Data records
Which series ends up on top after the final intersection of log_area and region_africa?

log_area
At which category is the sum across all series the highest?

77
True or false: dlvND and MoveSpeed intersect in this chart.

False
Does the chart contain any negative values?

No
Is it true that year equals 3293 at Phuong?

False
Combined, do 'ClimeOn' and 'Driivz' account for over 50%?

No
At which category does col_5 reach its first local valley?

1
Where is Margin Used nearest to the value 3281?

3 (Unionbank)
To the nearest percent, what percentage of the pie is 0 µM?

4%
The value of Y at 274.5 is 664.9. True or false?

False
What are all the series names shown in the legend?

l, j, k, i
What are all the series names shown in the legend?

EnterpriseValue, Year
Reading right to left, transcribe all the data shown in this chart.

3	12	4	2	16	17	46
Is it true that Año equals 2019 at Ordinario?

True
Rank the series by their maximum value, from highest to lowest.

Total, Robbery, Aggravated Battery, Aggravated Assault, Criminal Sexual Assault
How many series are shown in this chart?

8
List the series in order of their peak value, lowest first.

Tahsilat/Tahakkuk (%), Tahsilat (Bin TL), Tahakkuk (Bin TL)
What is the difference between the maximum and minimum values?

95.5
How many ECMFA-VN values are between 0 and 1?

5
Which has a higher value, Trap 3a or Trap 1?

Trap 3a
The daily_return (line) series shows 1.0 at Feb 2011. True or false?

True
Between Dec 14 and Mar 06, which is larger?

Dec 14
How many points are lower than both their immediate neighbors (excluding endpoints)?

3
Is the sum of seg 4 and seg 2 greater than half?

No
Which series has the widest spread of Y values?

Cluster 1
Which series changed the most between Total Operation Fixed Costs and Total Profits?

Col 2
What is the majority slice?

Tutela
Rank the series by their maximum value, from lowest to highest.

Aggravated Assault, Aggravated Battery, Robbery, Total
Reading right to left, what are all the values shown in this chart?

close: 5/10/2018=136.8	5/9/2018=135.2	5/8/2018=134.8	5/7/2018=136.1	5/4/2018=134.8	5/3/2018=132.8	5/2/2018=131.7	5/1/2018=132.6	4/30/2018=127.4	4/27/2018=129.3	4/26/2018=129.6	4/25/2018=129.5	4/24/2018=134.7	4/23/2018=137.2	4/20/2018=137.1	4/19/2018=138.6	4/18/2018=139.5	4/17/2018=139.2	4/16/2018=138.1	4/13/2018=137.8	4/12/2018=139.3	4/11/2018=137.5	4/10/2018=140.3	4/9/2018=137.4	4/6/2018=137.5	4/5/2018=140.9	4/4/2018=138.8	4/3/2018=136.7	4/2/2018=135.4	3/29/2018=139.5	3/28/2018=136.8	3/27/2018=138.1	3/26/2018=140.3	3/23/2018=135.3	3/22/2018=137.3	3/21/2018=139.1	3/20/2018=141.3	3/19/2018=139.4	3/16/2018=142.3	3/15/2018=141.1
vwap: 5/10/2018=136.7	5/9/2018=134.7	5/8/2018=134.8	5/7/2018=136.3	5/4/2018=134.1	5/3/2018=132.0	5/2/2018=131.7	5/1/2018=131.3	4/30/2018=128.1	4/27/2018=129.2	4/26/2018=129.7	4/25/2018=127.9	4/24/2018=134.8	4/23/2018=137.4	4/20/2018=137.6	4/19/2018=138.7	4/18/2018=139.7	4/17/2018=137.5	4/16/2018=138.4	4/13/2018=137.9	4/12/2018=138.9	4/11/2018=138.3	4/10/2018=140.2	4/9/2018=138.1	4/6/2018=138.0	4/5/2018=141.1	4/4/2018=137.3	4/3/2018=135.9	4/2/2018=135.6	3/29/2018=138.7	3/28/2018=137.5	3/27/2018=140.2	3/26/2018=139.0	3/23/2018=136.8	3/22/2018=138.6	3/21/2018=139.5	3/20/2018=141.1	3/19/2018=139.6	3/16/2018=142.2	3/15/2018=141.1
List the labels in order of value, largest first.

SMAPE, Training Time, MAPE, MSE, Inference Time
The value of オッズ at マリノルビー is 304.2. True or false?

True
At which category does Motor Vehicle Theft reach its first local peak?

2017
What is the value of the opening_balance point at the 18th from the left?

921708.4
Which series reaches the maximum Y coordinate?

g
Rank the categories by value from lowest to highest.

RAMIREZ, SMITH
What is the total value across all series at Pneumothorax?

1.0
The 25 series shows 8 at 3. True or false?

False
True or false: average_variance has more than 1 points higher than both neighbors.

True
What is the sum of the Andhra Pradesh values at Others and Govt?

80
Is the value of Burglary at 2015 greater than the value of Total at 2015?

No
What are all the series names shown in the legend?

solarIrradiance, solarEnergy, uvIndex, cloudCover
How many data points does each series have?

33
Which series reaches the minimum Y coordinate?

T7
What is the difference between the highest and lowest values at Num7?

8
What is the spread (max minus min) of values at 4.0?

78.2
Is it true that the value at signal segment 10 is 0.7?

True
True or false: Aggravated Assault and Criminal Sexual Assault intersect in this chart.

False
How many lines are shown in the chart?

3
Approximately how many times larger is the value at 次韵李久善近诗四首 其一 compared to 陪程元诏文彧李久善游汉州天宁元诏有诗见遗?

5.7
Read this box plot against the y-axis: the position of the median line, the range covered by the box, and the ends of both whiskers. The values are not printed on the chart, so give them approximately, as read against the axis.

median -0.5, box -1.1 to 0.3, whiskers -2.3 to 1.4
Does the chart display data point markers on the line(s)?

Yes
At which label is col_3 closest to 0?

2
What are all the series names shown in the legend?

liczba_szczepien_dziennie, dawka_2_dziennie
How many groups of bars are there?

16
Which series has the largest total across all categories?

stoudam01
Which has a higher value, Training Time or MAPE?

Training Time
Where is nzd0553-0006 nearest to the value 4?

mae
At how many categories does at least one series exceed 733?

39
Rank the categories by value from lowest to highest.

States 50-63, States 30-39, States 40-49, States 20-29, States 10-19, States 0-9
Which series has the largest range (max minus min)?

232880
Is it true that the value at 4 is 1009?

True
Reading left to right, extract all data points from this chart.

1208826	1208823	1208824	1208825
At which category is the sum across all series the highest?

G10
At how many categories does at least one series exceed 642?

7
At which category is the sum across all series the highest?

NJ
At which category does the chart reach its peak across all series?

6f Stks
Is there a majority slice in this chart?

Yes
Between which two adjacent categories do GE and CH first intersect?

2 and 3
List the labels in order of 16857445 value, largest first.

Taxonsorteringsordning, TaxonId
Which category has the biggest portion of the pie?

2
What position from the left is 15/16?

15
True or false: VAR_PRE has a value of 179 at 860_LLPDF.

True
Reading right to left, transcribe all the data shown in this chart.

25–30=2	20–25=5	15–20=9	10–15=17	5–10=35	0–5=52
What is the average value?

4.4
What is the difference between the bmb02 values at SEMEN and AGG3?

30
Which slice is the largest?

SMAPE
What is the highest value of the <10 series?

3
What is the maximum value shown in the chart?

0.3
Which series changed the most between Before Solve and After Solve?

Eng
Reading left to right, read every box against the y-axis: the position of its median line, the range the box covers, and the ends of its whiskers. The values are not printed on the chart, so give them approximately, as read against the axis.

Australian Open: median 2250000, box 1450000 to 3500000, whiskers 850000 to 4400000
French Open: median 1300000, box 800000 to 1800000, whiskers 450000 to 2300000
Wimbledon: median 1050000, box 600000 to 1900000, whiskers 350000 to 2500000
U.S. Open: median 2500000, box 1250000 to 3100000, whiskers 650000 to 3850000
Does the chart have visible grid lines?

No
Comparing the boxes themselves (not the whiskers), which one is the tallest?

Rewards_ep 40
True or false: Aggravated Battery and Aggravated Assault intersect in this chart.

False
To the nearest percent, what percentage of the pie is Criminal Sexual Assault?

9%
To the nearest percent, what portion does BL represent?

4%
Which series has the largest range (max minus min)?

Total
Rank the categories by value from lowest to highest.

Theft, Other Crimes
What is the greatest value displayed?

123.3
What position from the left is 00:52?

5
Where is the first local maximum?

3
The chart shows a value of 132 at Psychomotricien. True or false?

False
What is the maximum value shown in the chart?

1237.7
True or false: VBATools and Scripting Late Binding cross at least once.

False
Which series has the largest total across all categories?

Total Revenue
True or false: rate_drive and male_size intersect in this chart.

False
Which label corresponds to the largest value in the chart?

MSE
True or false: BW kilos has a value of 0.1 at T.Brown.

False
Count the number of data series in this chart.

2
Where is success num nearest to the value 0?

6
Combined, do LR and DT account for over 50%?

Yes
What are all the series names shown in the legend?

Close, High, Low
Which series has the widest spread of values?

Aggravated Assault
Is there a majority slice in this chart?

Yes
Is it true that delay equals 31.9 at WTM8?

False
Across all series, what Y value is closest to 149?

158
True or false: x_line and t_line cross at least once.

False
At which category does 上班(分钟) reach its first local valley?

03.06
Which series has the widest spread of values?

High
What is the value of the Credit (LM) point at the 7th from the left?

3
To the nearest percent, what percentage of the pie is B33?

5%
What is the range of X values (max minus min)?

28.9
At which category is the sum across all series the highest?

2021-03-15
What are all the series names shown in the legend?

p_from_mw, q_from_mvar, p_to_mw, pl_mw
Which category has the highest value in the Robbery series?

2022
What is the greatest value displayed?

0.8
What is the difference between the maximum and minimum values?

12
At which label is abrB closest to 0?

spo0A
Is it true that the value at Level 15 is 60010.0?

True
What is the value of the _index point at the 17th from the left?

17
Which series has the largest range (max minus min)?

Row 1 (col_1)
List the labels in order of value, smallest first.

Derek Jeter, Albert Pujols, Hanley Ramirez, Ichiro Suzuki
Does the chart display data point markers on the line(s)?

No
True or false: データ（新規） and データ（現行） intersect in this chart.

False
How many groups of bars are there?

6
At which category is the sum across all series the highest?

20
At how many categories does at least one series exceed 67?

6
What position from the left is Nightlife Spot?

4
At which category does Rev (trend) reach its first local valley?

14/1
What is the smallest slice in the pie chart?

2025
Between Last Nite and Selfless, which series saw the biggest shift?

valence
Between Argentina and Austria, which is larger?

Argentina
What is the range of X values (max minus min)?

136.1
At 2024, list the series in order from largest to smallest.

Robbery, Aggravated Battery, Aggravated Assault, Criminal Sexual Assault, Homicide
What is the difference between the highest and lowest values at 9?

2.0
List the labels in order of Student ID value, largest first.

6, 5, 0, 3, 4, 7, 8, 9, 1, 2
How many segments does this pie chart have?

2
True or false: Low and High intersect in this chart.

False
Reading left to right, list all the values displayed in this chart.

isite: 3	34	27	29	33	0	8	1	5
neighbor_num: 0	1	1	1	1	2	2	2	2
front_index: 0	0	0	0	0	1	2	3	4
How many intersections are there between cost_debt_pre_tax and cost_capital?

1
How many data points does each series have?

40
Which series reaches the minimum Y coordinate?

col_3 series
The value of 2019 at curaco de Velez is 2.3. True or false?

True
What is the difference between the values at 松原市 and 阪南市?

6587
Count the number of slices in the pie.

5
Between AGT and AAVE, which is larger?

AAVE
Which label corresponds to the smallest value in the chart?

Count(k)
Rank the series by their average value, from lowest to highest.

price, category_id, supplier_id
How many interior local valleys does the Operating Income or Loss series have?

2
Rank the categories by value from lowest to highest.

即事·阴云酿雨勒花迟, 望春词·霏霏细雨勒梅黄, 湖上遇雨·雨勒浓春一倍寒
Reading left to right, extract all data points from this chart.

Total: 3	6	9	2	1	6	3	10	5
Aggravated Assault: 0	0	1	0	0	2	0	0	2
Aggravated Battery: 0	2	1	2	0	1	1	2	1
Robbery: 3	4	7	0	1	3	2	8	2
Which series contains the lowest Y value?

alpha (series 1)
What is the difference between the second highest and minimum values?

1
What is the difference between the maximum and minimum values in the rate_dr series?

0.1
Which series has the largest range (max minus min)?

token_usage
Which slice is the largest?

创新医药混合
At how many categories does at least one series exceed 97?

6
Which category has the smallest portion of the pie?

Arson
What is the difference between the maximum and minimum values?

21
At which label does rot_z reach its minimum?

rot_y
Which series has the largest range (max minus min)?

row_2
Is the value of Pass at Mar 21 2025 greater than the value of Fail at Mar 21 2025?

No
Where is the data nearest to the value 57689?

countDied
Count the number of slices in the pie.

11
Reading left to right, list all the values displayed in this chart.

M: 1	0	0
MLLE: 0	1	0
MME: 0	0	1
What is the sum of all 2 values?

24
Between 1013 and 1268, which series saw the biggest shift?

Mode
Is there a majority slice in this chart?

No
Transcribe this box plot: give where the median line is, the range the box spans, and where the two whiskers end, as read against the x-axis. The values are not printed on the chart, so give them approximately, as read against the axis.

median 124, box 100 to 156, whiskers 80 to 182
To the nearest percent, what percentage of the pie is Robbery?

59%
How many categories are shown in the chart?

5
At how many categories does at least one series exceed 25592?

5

● **What the exercise asks**
Pick out each line in the rows above that contains the word "Theft", and copy those lines. Case must match.

● **Solution to this problem**
At which category does Motor Vehicle Theft reach its first local peak?
Theft, Other Crimes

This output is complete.